» **WHAT TO WORK ON**: Reproduce, without changes, the part of the material that opens with the line containing "Which category has the biggest" and closes with the line containing "Reading left to", including both of those lines. Omit the pictures from your answer.

+++ PROVIDED ENTRIES +++

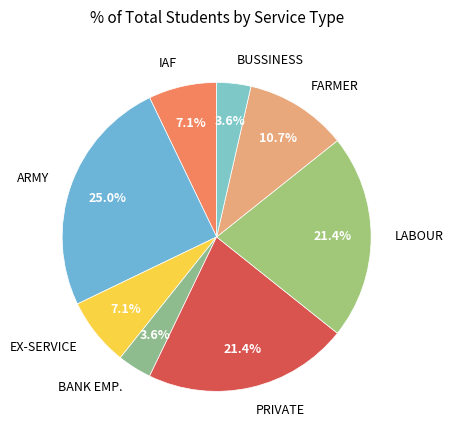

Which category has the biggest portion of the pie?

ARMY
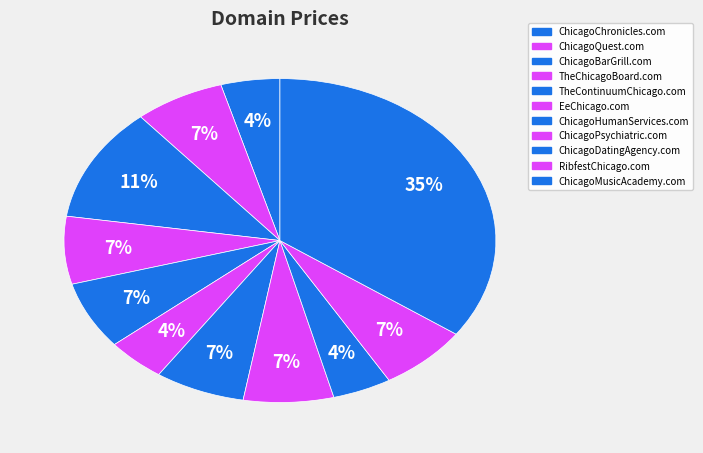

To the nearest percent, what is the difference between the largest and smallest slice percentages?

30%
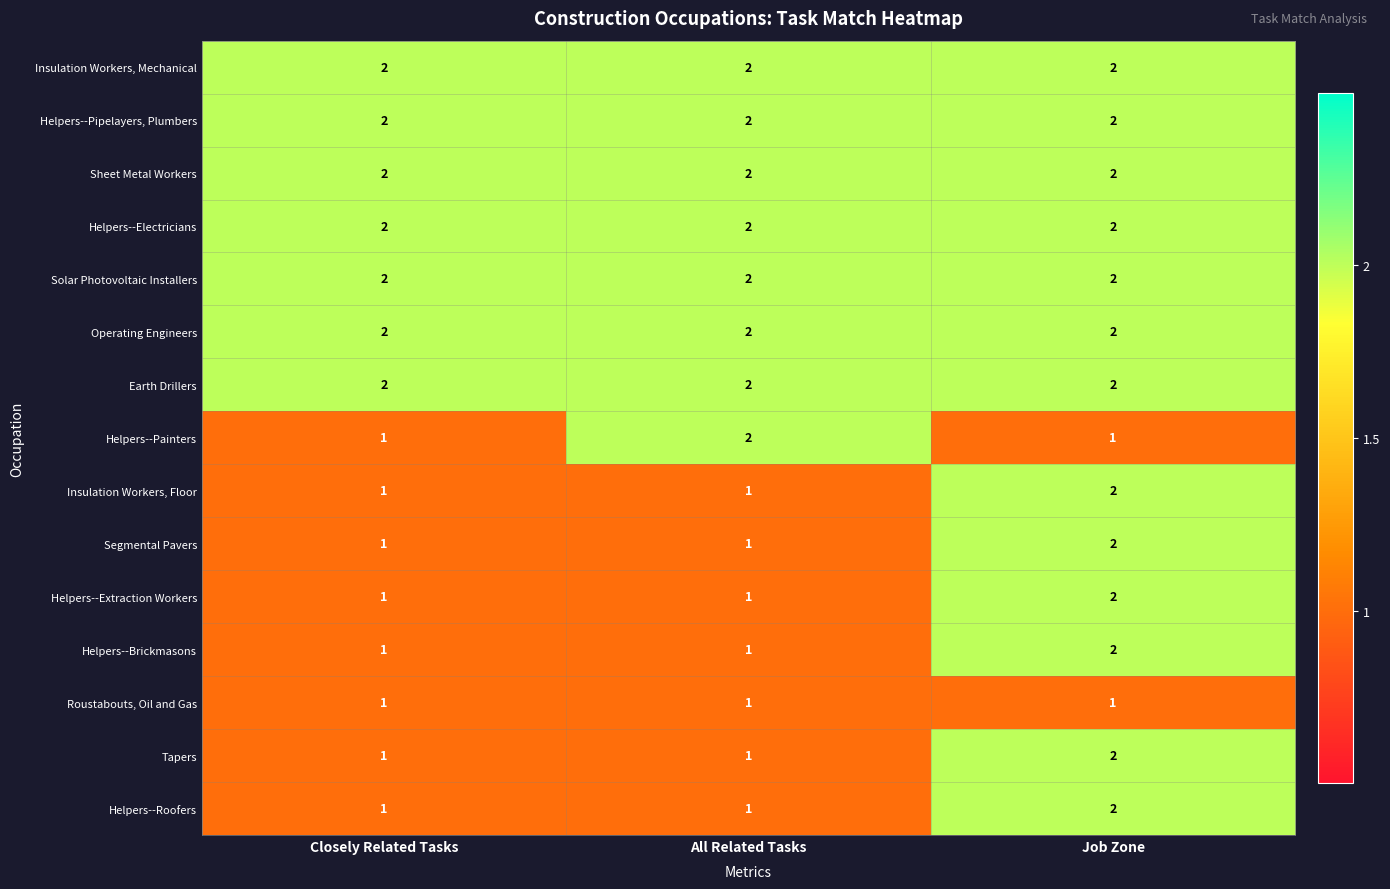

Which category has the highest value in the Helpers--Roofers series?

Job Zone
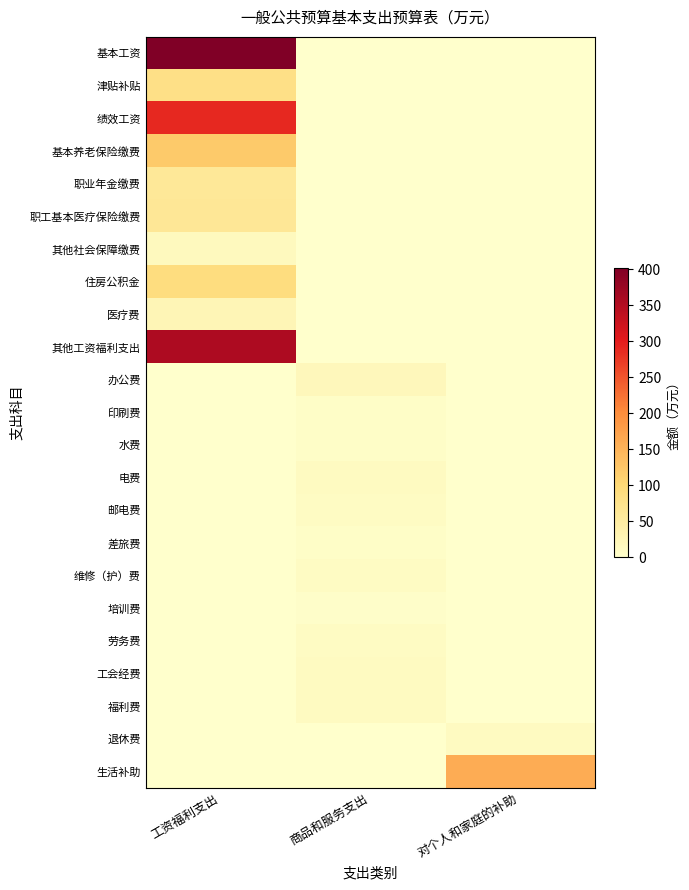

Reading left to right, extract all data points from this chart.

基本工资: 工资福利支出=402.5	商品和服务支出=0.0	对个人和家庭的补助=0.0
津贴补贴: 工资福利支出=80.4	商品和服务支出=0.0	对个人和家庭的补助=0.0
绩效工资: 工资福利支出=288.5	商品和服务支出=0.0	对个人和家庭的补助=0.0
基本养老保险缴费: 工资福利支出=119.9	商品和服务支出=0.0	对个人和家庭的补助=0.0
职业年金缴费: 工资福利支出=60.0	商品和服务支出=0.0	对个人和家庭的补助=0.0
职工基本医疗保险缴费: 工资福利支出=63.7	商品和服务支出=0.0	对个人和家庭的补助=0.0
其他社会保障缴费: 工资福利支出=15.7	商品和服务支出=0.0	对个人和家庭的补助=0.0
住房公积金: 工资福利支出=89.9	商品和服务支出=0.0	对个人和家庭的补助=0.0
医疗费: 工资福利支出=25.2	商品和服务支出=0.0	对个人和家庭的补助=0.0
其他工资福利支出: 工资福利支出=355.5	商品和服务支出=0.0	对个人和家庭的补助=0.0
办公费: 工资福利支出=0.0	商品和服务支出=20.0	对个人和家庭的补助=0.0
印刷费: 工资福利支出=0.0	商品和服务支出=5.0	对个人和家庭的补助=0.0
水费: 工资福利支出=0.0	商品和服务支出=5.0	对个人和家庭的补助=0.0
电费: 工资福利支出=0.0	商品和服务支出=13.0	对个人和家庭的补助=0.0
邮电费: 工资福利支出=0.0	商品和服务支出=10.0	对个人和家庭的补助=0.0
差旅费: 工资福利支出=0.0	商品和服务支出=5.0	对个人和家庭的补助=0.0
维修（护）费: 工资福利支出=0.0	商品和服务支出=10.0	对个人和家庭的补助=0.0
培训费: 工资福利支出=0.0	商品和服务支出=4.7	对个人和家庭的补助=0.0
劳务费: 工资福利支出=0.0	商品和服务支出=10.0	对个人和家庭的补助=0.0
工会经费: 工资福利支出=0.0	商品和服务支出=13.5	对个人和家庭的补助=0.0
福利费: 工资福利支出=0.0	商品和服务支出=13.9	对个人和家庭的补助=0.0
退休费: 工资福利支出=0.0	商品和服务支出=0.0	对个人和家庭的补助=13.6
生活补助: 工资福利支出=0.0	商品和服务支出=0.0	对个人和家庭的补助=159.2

+++
+++ PROVIDED ENTRIES +++

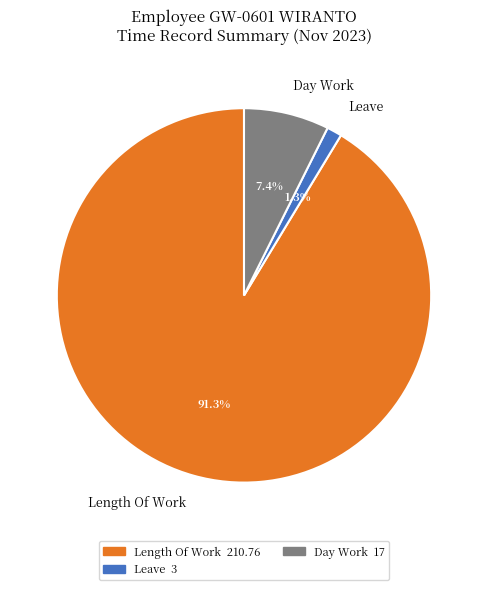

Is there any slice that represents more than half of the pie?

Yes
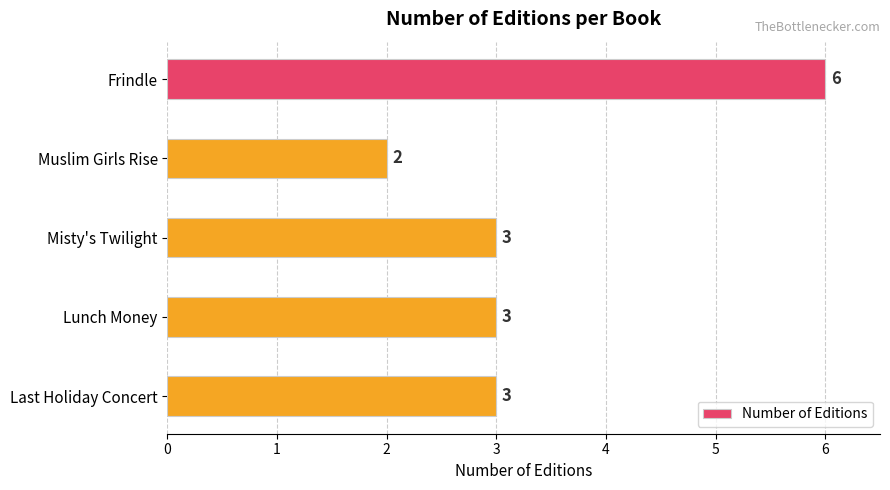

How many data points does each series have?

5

+++

» **SOLVED PROBLEM**:
Which category has the biggest portion of the pie?

ARMY

To the nearest percent, what is the difference between the largest and smallest slice percentages?

30%

Which category has the highest value in the Helpers--Roofers series?

Job Zone

Reading left to right, extract all data points from this chart.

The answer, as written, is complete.